A nosy neigbor's word was apparently all it took to get a University of Southern California (USC) student kicked out of school for abusing his girlfriend—abuse she vehemently denies ever took place.
According to recent USC graduate Zoe Katz, the inquiry that prompted USC to expel Matt Boermeester, a former kicker on the USC football team, was "horrible and unjust." Katz said she is coming forward now to clear Boermeester's name and push for changes in the way Title IX investigations are conducted.
In a statement provided to the press through her lawyer, Katz alleges that Boermeester was "false accused" of abusing her after a neighbor saw them roughhousing in her front yard.
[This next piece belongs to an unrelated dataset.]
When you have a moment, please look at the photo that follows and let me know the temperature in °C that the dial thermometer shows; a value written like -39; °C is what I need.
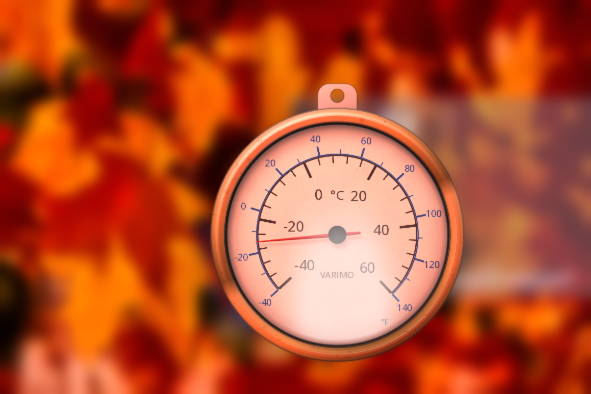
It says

The two seniors had been dating for more than a year at that point; from the looks of Katz's recent social media posts, they're still together. Katz was a star on the school's tennis team, and Boermeester was the football player who had kicked the game-winning field goal for USC in this year's Rose Bowl.
According to Katz, the neighbor told his roommate what he thought he saw, who told a coach in the USC athletic department, who reported the incident to the school's Title IX office (the unit tasked, per federal mandate, with investigating suspected incidents of sex-based discrimination and violence). The school began an investigation into the allegations in February, at which time Boermeester was suspended from the football team and from school.
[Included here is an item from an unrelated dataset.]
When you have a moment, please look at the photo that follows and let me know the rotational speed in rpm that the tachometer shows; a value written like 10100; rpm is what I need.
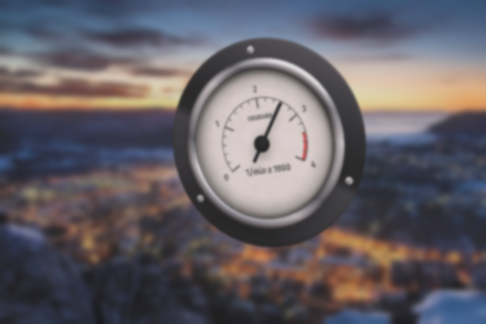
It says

At the time, Katz tweeted: "I am the one involved in the investigation with Matt Boermeester. The report is false." Since then, she was mostly silent on the issue in public, until this week's statement. In it, she states unequivocably that she has "never been abused, assaulted, or otherwise mistreated by Matt."
But the school refused to believe her, says Katz. Instead, investigators immediately cast her as someone in an abusive relationship who was too afraid to tell the truth about her situation.
The Title IX crew was "dismissive and demeaning," said Katz. They told her she "must be afraid of Matt," a charge she denied. In classic witch-hunt style, any protestations on Katz's part were taken as further evidence of the exact opposite of what she was saying:
When I told the truth about Matt, in repeated interrogations, I was stereotyped and was told I must be a 'battered' woman, and that made me feel demeaned and absurdly profiled. I understand that domestic violence is a terrible problem, but in no way does that apply to Matt and me.
Ultimately, Katz felt "misled, harassed, threatened and discriminated against" by the school's Title IX office.
During Boermeester's suspension, he was barred from returning to campus and from having contact with Katz. Eventually, he was told not to return.
In a statement to the Los Angeles Times, USC would only say that it had concluded its investigation and could not comment further. "Per the register, [Boermeester] is no longer enrolled at the university," it said.
As Democrats attempt to depict any changes to Title IX policy as some sort of typical Trump attack on women's rights, Katz's story provides yet another example how wrong they are.